News that he had been appointed foreign secretary by Prime Minister Rishi Sunak on Monday delighted the centrist wing of the ruling Conservative Party, who said Britain needed a big hitter on the global stage who would also prove an electoral asset.

But for critics of Sunak, the appointment of someone whose policies he has criticised – and who in return has been dismissive of his own leadership – was a desperate act to resurrect his ailing government, languishing some 20 points behind in opinion polls with an election expected next year.

“Though I may have disagreed with some individual decisions, it is clear to me that Rishi Sunak is a strong and capable prime minister, who is showing exemplary leadership at a difficult time,” Cameron said in a statement after his appointment.

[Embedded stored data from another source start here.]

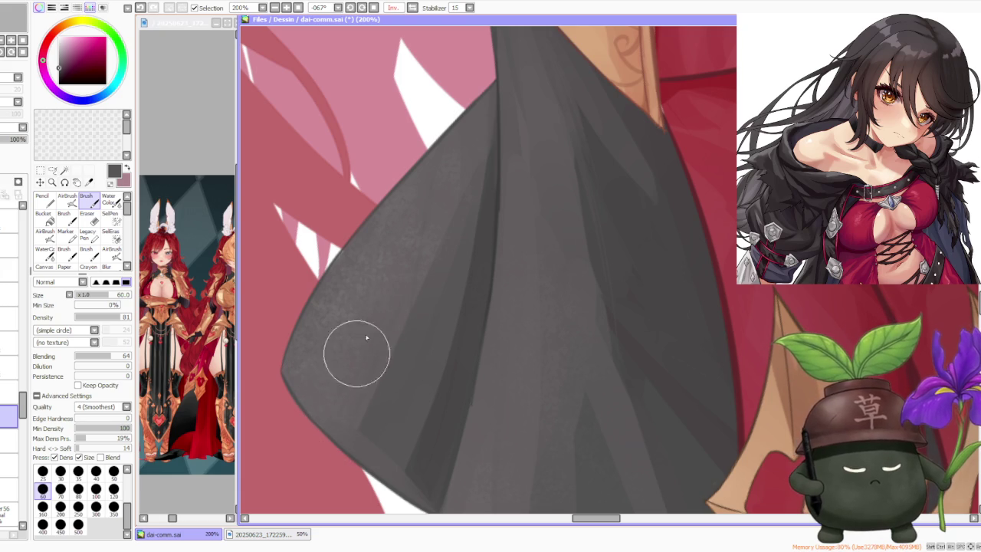
pyautogui.scroll(-1, 449, 252)
pyautogui.scroll(-1, 460, 227)
pyautogui.scroll(-1, 475, 276)
pyautogui.scroll(1, 460, 322)
pyautogui.scroll(-1, 462, 287)
pyautogui.scroll(-1, 460, 339)
pyautogui.scroll(1, 440, 363)
pyautogui.scroll(-1, 507, 349)
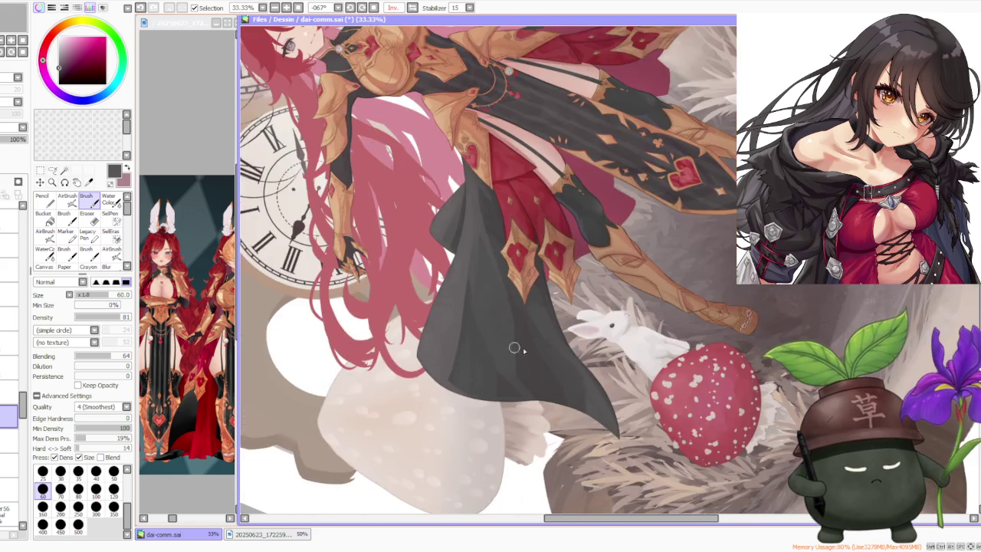
pyautogui.scroll(2, 508, 348)
pyautogui.keyDown('alt'); pyautogui.click(510, 335); pyautogui.keyUp('alt')
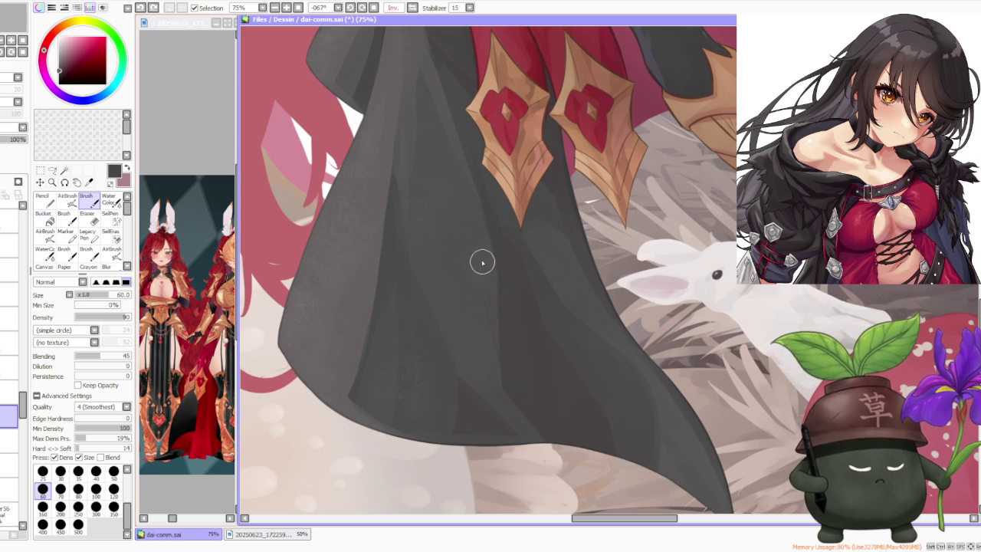
pyautogui.scroll(-1, 492, 261)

In the years since leaving office, much of the policy agenda Cameron pursued as prime minister has been ditched by his successors, particularly his charm offensive with China and unsuccessful attempts to court Russian President Vladimir Putin, making his comeback seem even more remarkable.


Cameron said he wanted to be China’s closest friend in the West as he sought Chinese investment for British infrastructure, and stated that relations with Beijing were in a “golden era” in 2015, when President Xi Jinping made a state visit to Britain.

But last November, Sunak said in a major speech that the golden era was over “along with the naive idea that trade would lead to social and political reform”, as London restricted Chinese investment over national security concerns and expressed concern at Beijing’s military and economic assertiveness.

Steve Tsang, director of the China Institute at SOAS University of London, told Reuters he did not expect the appointment to change British policy. “The ‘golden era’ remains in the history, and is not about to be resurrected,” he said.

Just a month ago, Sunak had completely distanced himself from Cameron’s government, telling his party conference he was the man to change what he described as 30 years of an inefficient “political status quo”.

That prompted Cameron himself to say the comments would fuel the view of opponents that his party could not think in the long term and that it was heading in the wrong direction.

“David Cameron was a disastrous PM. This is a last gasp act of desperation from a government devoid of talent and ideas,” said David Lammy, the foreign affairs spokesman for the main opposition Labour Party.


Cameron became the country’s youngest prime minister for almost two centuries in 2010, when he also headed the first coalition government since World War Two.

But, he alienated some on the party’s right-wing, especially those who wanted Britain out of the EU, as he sought to modernise the Conservative’s agenda by backing issues such as same-sex marriage and showing concern for the environment.

Centrist Conservative lawmakers believe Cameron will help the party win back voters who have been put off by its more populist recent right-wing turn.

But Cameron also comes with baggage, not least the anger his appointment has prompted from those who backed Brexit.

In 2021, he was also criticised by a parliamentary committee after he lobbied ministers and senior officials on behalf of supply chain finance firm Greensill as it collapsed.

One former minister put the cost to taxpayers at least 1 billion pounds ($1.22 billion).

“David Cameron was at the heart of the biggest lobbying scandal of recent times,” said the Liberal Democrat party’s foreign affairs spokesperson Layla Moran.

As the son of a wealthy stockbroker who was educated at Britain’s most exclusive private school, Eton College, he also is open to the same criticism of being out of touch with the public that is aimed at Sunak, who with his wife Akshata Murthy, are the richest couple to ever occupy Downing Street.

“I understand there’s a lot of baggage that comes with David Cameron,” Conservative lawmaker Tobias Ellwood told Times Radio.

His colleague Dehenna Davidson said Cameron’s vision of the party was the very reason she was in parliament.

Theresa May, who replaced Cameron as prime minister before being ousted herself amid a party rebellion over Brexit three years later, said his experience would be invaluable.

“Looking forward to working together again!” she tweeted.